Dank der umfangreichen Ausstattung und der flexiblen Einrichtung des Proxy konnte den Besucher*innen jedoch weit mehr geboten werden als nur die Reisen in bereits bekannte virtuelle Welten. So eröffnete es ebenfalls verschiedenste Möglichkeiten, auch in nahezu beliebige andere virtuelle und augmentierte Realitäten einzutauchen. Beispiele hierfür sind interaktive Erlebnisse wie das Schwimmen als Delfin in „How is the Water“ in Kooperation mit Cyan Planet und dem XR HUB Bavaria, die Erkundung der International Space Station in „Space Explorers“ von Felix & Paul Studios oder das Nachempfinden der bedrückenden Atmosphäre des Olympia-Attentats in „München 72“, präsentiert durch den Bayerischen Rundfunk.

Zu verwendende Daten:
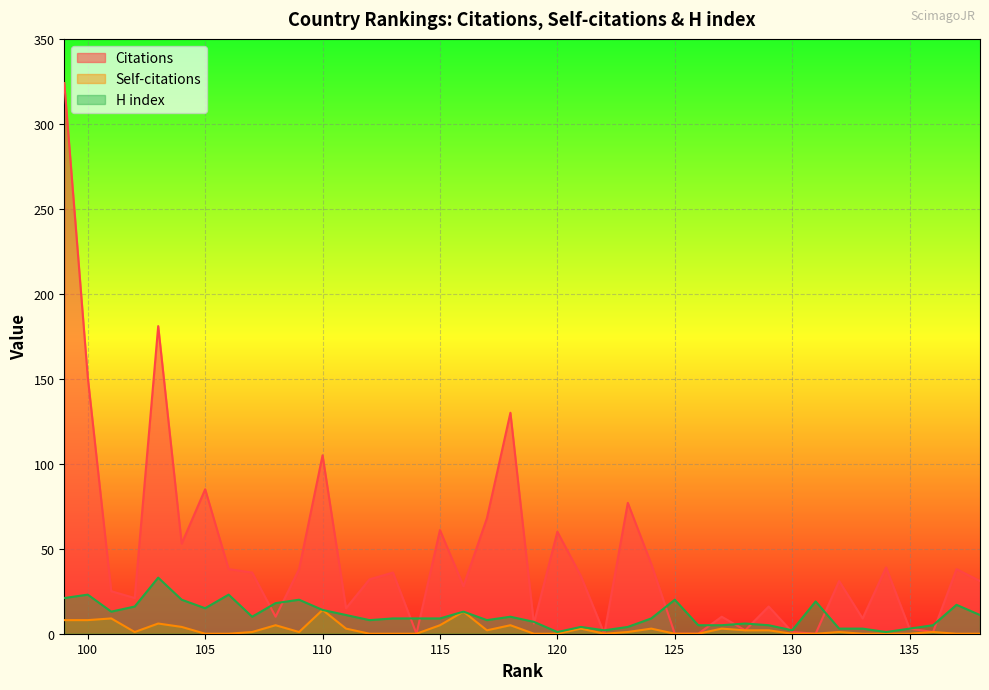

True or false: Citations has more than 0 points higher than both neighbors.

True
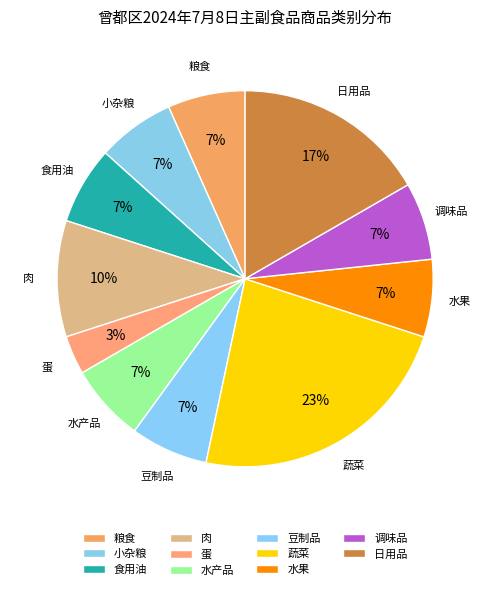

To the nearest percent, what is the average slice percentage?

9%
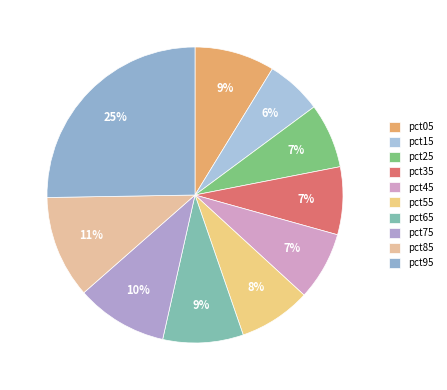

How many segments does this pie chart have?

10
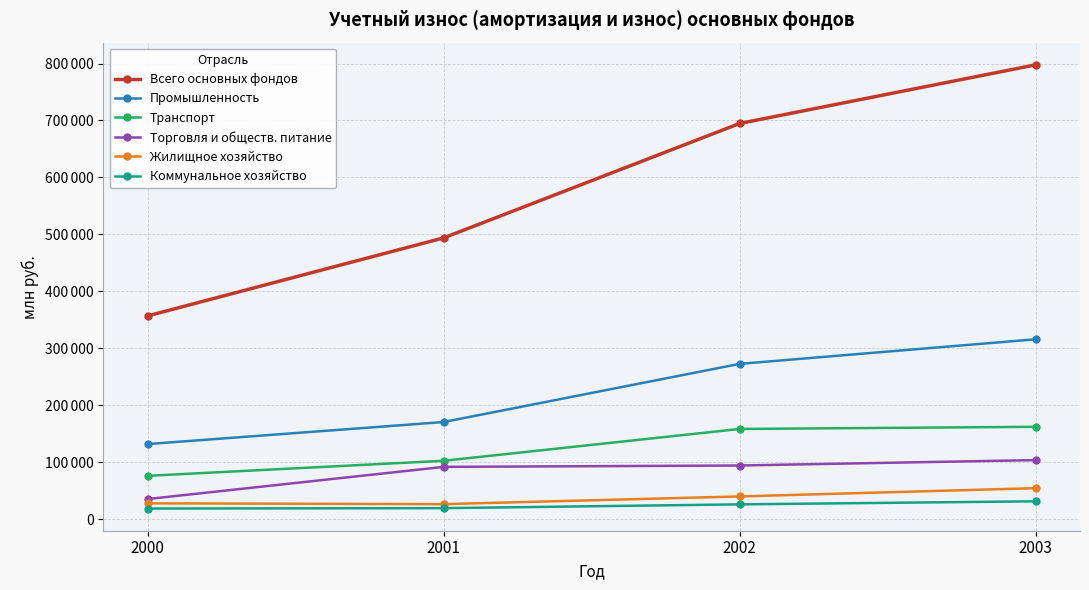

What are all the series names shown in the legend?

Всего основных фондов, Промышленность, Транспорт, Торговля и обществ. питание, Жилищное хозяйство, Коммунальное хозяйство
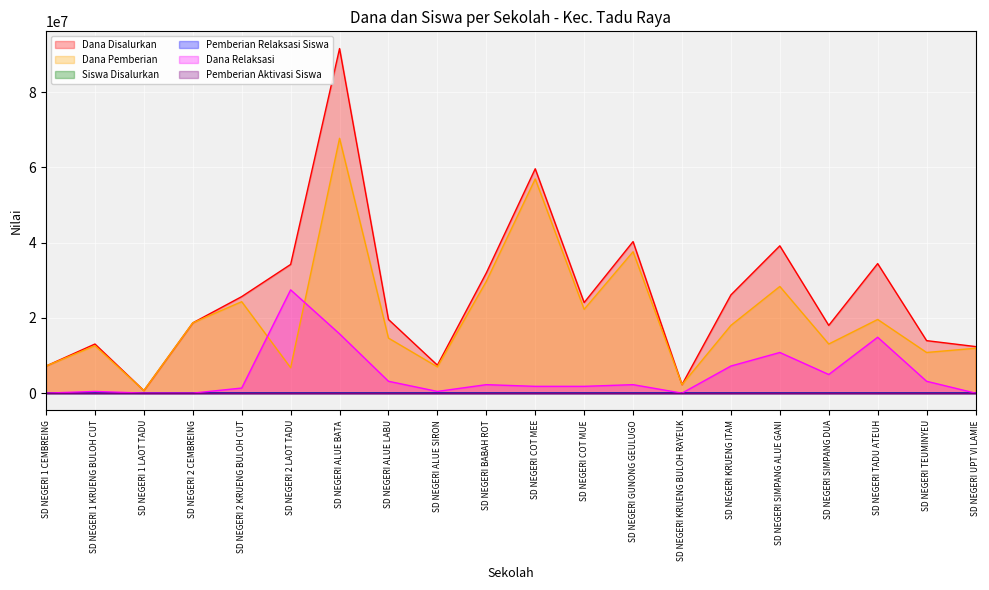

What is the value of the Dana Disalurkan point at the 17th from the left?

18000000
...
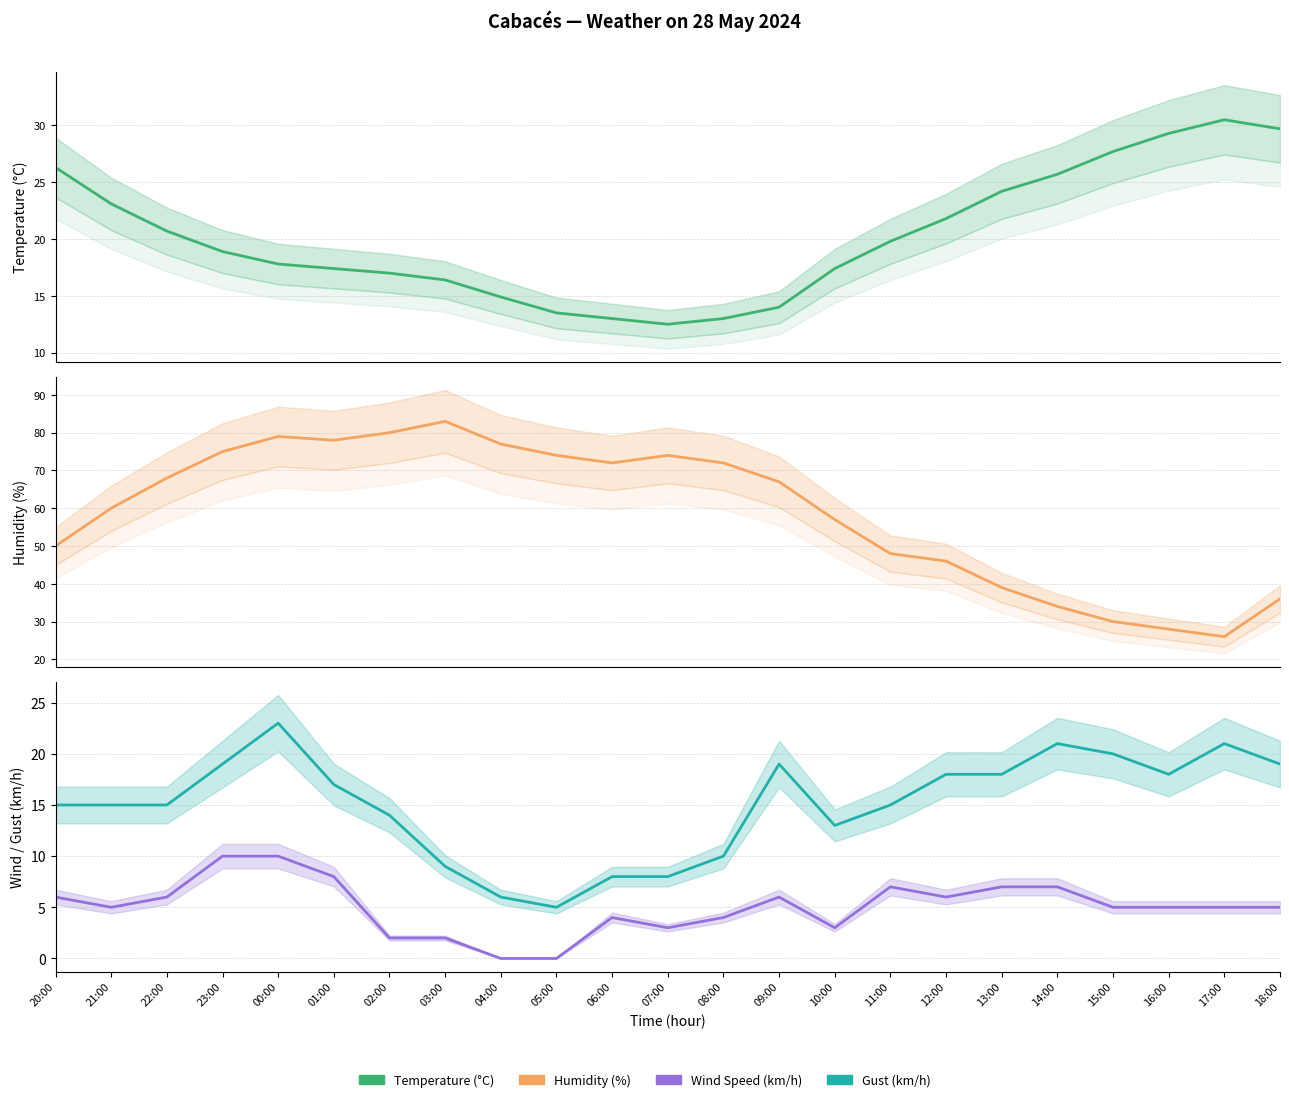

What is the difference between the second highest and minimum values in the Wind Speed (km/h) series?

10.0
==
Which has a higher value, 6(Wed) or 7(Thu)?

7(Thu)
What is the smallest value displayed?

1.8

Arbeitsanweisungen:
1 - Wiederhole den Textabschnitt über die virtuellen Welten im Proxy wortgetreu.
2 - Gib aus der Auflistung die Zeilen zwischen der Zeile mit „True or false: Citations“ und der Zeile mit „What are all“, beide eingeschlossen, unverändert wieder. Lass die Bilder dabei weg.

Antworten:
1 -
Dank der umfangreichen Ausstattung und der flexiblen Einrichtung des Proxy konnte den Besucher*innen jedoch weit mehr geboten werden als nur die Reisen in bereits bekannte virtuelle Welten. So eröffnete es ebenfalls verschiedenste Möglichkeiten, auch in nahezu beliebige andere virtuelle und augmentierte Realitäten einzutauchen. Beispiele hierfür sind interaktive Erlebnisse wie das Schwimmen als Delfin in „How is the Water“ in Kooperation mit Cyan Planet und dem XR HUB Bavaria, die Erkundung der International Space Station in „Space Explorers“ von Felix & Paul Studios oder das Nachempfinden der bedrückenden Atmosphäre des Olympia-Attentats in „München 72“, präsentiert durch den Bayerischen Rundfunk.

2 -
True or false: Citations has more than 0 points higher than both neighbors.

True

To the nearest percent, what is the average slice percentage?

9%

How many segments does this pie chart have?

10

What are all the series names shown in the legend?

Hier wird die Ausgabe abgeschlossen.